Bay Area Reporter, 02/18/2016
by Tim Pfaff

Two naughty operas appear on disc
What bothers me about Puccini is the trash. I'm not of the "shabby-little-shocker" school of Puccini scorn, but I understand it better than I do Puccini, who seemed to have something of an attention-deficit disorder aesthetically. Just when I think he's onto something, he breaks the trance with music of a jarringly different character, rhythm, and risible banality. I call for my first witness "Nessun Dorma," three minutes of money notes only the coldest serialist could disdain. In the house, the inevitable ovations allow the sound to decay before music of astonishing triviality follows, a luxury recordings don't afford.

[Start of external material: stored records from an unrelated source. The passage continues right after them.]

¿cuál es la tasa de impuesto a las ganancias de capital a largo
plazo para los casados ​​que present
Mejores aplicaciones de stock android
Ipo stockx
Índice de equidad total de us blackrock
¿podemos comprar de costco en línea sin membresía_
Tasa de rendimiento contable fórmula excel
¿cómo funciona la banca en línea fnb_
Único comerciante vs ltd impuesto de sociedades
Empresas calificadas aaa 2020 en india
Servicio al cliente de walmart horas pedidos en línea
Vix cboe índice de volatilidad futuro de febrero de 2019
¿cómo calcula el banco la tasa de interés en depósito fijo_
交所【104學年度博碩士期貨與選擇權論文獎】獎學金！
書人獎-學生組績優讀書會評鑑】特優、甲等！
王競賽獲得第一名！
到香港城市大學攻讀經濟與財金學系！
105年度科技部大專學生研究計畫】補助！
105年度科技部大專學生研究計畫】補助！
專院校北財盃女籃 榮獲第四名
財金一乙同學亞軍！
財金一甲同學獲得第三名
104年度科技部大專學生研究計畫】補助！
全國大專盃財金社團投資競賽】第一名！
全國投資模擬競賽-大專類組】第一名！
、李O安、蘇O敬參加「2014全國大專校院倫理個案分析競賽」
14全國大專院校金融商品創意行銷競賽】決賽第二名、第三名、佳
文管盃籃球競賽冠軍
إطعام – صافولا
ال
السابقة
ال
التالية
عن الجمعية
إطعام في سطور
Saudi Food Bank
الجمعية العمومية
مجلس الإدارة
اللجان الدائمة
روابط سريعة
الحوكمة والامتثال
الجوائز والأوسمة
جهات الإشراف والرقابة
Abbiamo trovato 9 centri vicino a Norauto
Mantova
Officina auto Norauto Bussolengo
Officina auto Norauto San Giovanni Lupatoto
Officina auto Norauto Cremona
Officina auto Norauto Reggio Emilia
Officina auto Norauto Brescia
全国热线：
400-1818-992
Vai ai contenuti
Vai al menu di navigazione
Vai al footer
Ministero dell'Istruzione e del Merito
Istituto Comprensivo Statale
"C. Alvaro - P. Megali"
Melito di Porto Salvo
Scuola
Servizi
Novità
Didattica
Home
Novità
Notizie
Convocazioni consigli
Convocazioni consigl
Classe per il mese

While I'm assured that La Fanciulla de West sports the "late" Puccini style, I don't take "late" to mean more mature. So I've avoided The Girl onstage, abetted by SF Opera's having produced it only once during the three decades I was a regular. Then came the Vienna State Opera's 2013 Fanciulla, just out on DVD (Sony). Starring Jonas Kaufmann, the Tristan we're waiting for, and Nina Stemme, the Isolde of the day and on paper an improbable Minnie, it was the kind of show only the late, lamented Pierre Boulez and his disciples could have avoided.

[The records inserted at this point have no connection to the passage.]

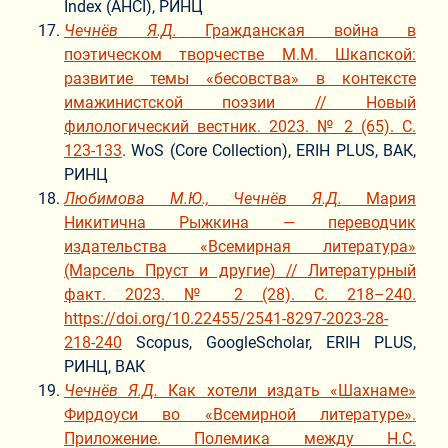
Index (AHCI), РИНЦ
Чечнёв Я.Д.
Гражданская война в
поэтическом творчестве М.М. Шкапской:
развитие темы «бесовства» в контексте
имажинистской поэзии // Новый
филологический вестник. 2023. № 2 (65). С.
123-133
. WoS (Core Collection), ERIH PLUS, ВАК,
РИНЦ
Любимова М.Ю., Чечнёв Я.Д.
Мария
Никитична Рыжкина — переводчик
издательства «Всемирная литература»
(Марсель Пруст и другие) // Литературный
факт. 2023. № 2 (28). С. 218–240.
https://doi.org/10.22455/2541-8297-2023-28-
218-240
Scopus, GoogleScholar, ERIH PLUS,
РИНЦ, ВАК
Чечнёв Я.Д.
Как хотели издать «Шахнаме»
Фирдоуси во «Всемирной литературе».
Приложение. Полемика между Н.С.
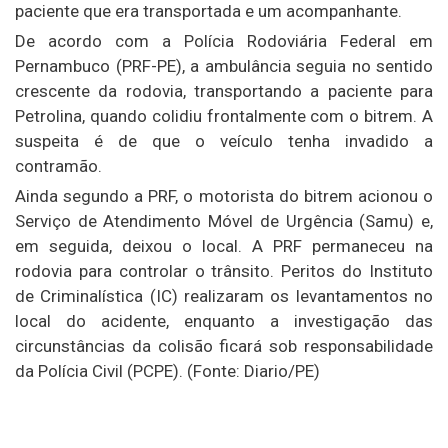
paciente que era transportada e um acompanhante.
De acordo com a Polícia Rodoviária Federal em
Pernambuco (PRF-PE), a ambulância seguia no sentido
crescente da rodovia, transportando a paciente para
Petrolina, quando colidiu frontalmente com o bitrem. A
suspeita é de que o veículo tenha invadido a
contramão.
Ainda segundo a PRF, o motorista do bitrem acionou o
Serviço de Atendimento Móvel de Urgência (Samu) e,
em seguida, deixou o local. A PRF permaneceu na
rodovia para controlar o trânsito. Peritos do Instituto
de Criminalística (IC) realizaram os levantamentos no
local do acidente, enquanto a investigação das
circunstâncias da colisão ficará sob responsabilidade
da Polícia Civil (PCPE). (Fonte: Diario/PE)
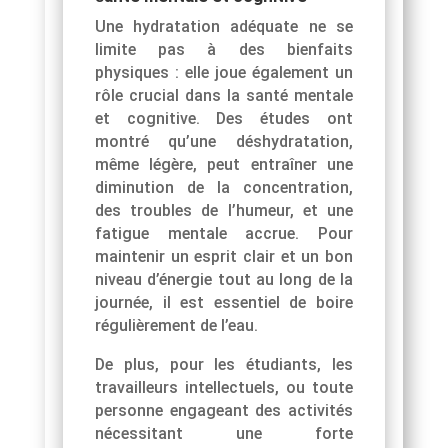
Une hydratation adéquate ne se
limite pas à des bienfaits
physiques : elle joue également un
rôle crucial dans la santé mentale
et cognitive. Des études ont
montré qu’une déshydratation,
même légère, peut entraîner une
diminution de la concentration,
des troubles de l’humeur, et une
fatigue mentale accrue. Pour
maintenir un esprit clair et un bon
niveau d’énergie tout au long de la
journée, il est essentiel de boire
régulièrement de l’eau.
De plus, pour les étudiants, les
travailleurs intellectuels, ou toute
personne engageant des activités
nécessitant une forte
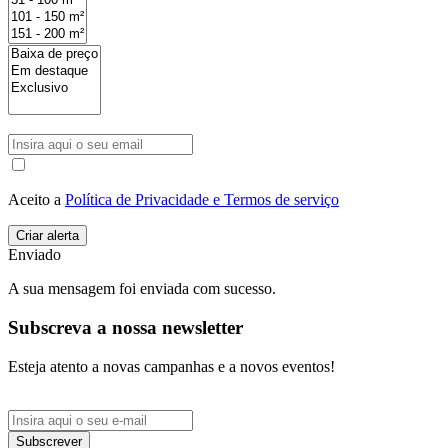
Aceito a
Política de Privacidade e Termos de serviço
Enviado
A sua mensagem foi enviada com sucesso.
Subscreva a nossa newsletter
Esteja atento a novas campanhas e a novos eventos!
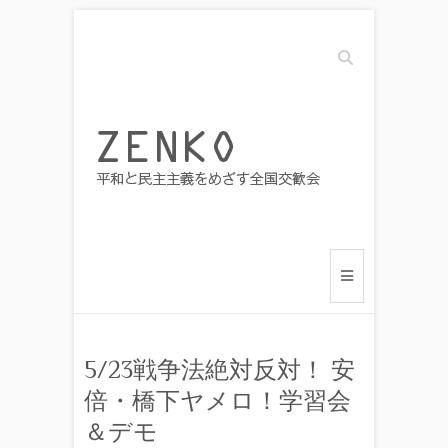
Search
5/23戦争法絶対反対！ 安
倍・橋下ヤメロ！学習会
＆デモ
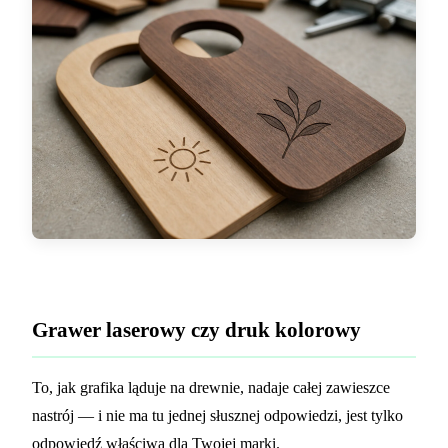
Grawer laserowy czy druk kolorowy
To, jak grafika ląduje na drewnie, nadaje całej zawieszce
nastrój — i nie ma tu jednej słusznej odpowiedzi, jest tylko
odpowiedź właściwa dla Twojej marki.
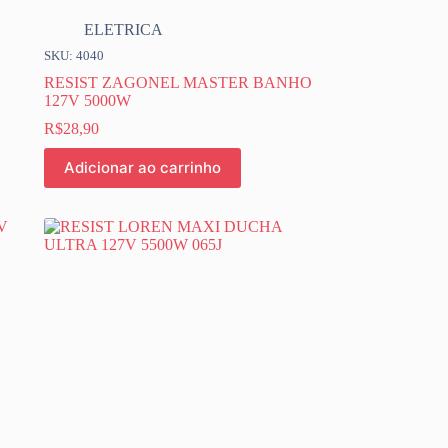
ELETRICA
SKU: 4040
RESIST ZAGONEL MASTER BANHO
127V 5000W
R$
28,90
Adicionar ao carrinho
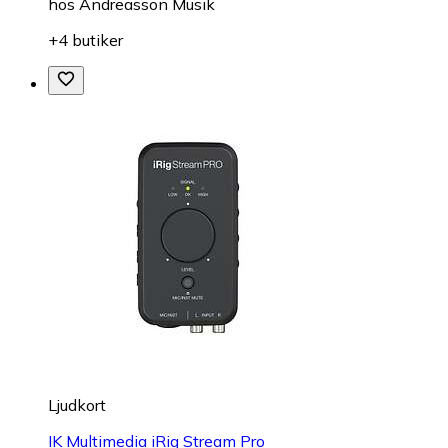
hos
Andreasson Musik
+4 butiker
Ljudkort
IK Multimedia iRig Stream Pro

Somehow it's easier to excuse the libretto's ethnic slurs (yellow-faced Chinamen, Injuns and their whisky) from a stage in faraway Vienna, and Marco Arturo Marelli's strikingly lit production entertains without outsmarting itself. The miners hear camp minstrel Jake Wallace's homesick song from a cassette deck on the bar at The Polka. There's just enough distance from the Golden West to save the day, and enough fidelity to the piece to catch its pulse.

I wouldn't have thought Franz Welser-Most the ideal Puccini conductor, but from the pit he leads a performance that seethes, and his cast sings its collective heart out. Kaufmann is the only tenor I've heard sing the answer to Minnie's question about his real name (Dick Johnson, he lies) and answer "Deek" without sounding like a dolt. If his voice were riper, you'd recoil, but he sings the role heroically, with abandon. Stemme's feisty Minnie melds authority with warmth, personality to burn infusing her voice at its most magnificent. Tomasz Konieczny's Sherriff Jack Rance strides right between them, eyes flashing, and his singing is, well, arresting, blazing more fearsomely than his gun, as he acts circles around the jittery lovers.